3. How is fold expression calculated? Fold expression is another metric that measures the expression of a gene in a model relative to the mean expression of that gene across all models (using our “cancer-normal” substitute, mean Log2(RPKM+1)). In essence, it is calculated by dividing the Log2(RPKM+1) value for a specific gene in a specific model by the mean Log2(RPKM+1) value for that gene. However, there are additional correction factors that go into the calculation to account for batch sequencing effects (correcting for differences in Log2(RPKM+1) values that can be attributed to samples being sequenced at different times across different runs).

Proteomics Data

Proteomics and Phosphoproteomics

Peptide intensities were obtained by Spectronaut. Protein intensities were calculated by MSstats, using quantile-normalization per sample. Outliers were detected and removed using Median Absolute Deviation (MAD), with a cutoff of median +/- 3MADs.
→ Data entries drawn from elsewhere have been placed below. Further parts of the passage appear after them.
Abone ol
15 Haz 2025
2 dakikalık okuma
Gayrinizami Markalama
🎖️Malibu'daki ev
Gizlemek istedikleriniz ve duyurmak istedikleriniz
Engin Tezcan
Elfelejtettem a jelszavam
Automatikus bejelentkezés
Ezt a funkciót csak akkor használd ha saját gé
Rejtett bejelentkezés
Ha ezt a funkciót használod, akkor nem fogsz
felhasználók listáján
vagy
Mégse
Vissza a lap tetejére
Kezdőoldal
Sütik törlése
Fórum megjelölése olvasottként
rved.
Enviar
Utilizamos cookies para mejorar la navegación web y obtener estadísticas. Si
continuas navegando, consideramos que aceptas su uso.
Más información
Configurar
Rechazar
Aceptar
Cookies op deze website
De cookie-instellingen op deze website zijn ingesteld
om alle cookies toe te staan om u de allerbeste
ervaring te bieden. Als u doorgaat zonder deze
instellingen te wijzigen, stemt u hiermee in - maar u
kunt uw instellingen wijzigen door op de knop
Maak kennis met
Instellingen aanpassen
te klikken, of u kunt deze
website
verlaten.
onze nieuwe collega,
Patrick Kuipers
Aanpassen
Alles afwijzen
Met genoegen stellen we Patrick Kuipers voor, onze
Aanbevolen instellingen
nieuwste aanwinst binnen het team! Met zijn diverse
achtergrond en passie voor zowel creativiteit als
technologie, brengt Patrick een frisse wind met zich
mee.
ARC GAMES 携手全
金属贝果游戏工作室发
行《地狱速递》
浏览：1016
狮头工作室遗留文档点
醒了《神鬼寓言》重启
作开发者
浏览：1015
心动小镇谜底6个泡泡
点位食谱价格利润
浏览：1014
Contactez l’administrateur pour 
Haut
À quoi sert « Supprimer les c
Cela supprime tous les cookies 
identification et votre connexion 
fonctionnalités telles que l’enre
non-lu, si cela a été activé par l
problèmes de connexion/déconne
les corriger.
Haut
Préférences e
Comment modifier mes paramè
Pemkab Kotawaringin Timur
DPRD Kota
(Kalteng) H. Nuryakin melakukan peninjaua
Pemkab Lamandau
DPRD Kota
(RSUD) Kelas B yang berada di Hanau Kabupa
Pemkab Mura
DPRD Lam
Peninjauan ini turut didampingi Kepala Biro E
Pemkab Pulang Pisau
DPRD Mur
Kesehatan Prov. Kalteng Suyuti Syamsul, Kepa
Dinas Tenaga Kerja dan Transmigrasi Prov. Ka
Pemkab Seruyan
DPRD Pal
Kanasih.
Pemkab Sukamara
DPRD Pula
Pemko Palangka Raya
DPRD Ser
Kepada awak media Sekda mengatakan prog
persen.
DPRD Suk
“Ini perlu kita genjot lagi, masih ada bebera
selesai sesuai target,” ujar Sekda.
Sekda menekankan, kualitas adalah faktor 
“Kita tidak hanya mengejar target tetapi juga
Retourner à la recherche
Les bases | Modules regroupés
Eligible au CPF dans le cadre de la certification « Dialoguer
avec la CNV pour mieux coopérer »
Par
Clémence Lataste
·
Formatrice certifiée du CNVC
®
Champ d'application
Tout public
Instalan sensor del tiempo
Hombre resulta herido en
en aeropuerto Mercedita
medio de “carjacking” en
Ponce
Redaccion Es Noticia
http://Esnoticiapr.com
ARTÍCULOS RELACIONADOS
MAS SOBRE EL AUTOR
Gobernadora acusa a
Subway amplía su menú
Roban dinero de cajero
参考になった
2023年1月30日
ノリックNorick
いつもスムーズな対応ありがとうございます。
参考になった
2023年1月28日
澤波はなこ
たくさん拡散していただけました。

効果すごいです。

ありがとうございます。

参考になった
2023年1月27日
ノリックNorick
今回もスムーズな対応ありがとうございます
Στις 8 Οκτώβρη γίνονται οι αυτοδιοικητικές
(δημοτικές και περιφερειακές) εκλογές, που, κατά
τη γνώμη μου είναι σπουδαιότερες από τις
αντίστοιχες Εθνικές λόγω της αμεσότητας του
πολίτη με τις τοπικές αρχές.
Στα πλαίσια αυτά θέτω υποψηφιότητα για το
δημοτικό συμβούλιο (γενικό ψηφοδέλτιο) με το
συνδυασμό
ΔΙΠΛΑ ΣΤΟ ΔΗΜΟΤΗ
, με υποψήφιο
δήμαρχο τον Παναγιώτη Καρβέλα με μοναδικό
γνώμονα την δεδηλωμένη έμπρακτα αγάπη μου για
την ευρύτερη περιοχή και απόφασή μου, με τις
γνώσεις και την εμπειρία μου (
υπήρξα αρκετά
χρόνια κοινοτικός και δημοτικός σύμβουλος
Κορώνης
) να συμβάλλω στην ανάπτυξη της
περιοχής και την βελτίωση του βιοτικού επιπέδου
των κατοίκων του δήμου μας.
The values shown are Variance Stabilizing Normalization (VSN) - normalized and imputed abundances (log2(intensities)).

Three datasets are provided for proteomics/phosphoproteomics, which were generated by different processing steps after normalization:
1. Strictly Filtered: Contains only proteins which were detected in >= 90% of the samples, constituting a conservative dataset; The missing values were imputed.

2. Leniently Filtered: Contains only proteins which were detected in >= 60% of the samples, constituting a lenient dataset; The missing values were imputed.

3. Unfiltered: Values with neither filtering nor imputation.

For "missing at random" proteins: bpca- Bayesian PCA missing value estimation
For "missing not at random" proteins (e.g. low/undetected in many samples): MinProb - imputation of left-censored missing data by random draws from a Gaussian distribution centered in a minimal value.

Kinase Data

Kinase activity scores were calculated from phospho-peptide abundances using the ssGSEA algorithm, based on an assembly of databases containing kinase → substrate links information (Signor, PhosphositePlus, Hijazi et al. 2020).

Please Note: Proteomics Data is normalized per indication whereas Champions PDX Data is normalized based on the whole bank.

Whole exome sequencing (WES)

Whole Exome Sequencing is performed as paired-end 125-bp reads using an Illumina HiSeq 2500 machine following the manufacturer’s protocol using a defined capture kit (usually Agilent v4XT, but also V4Target, SureSelectTarget, and SeqCap EZ exome v3) to reach an average coverage of 100x. Raw reads from each model are aligned to a concatenated human and mouse reference genomes (GRC37/hg19 and GRCm38/mm10 respectively) using BWA aligner followed by filtering out of reads not aligning to the human contigs ("de-mousing").

Indel/SNP Analysis

Local realignment around INDELs and base quality score recalibration is done using the GATK pipeline. SNP analysis is conducted using multiple callers (muTect, Lofreq and Strelka) against a normal cell line sample as a control (NA12878). SNPs below the quality threshold (quality score <20, Read depth <10) are removed from the analysis, as are SNPs found in online germline databases (HapMap, ExAC, 1000G).

CNV Analysis

Copy Number Variation Analysis is performed using EXCAVATOR (10.1186/gb-2013-14-10-r120) with the NA12878 normal cell line as a baseline control.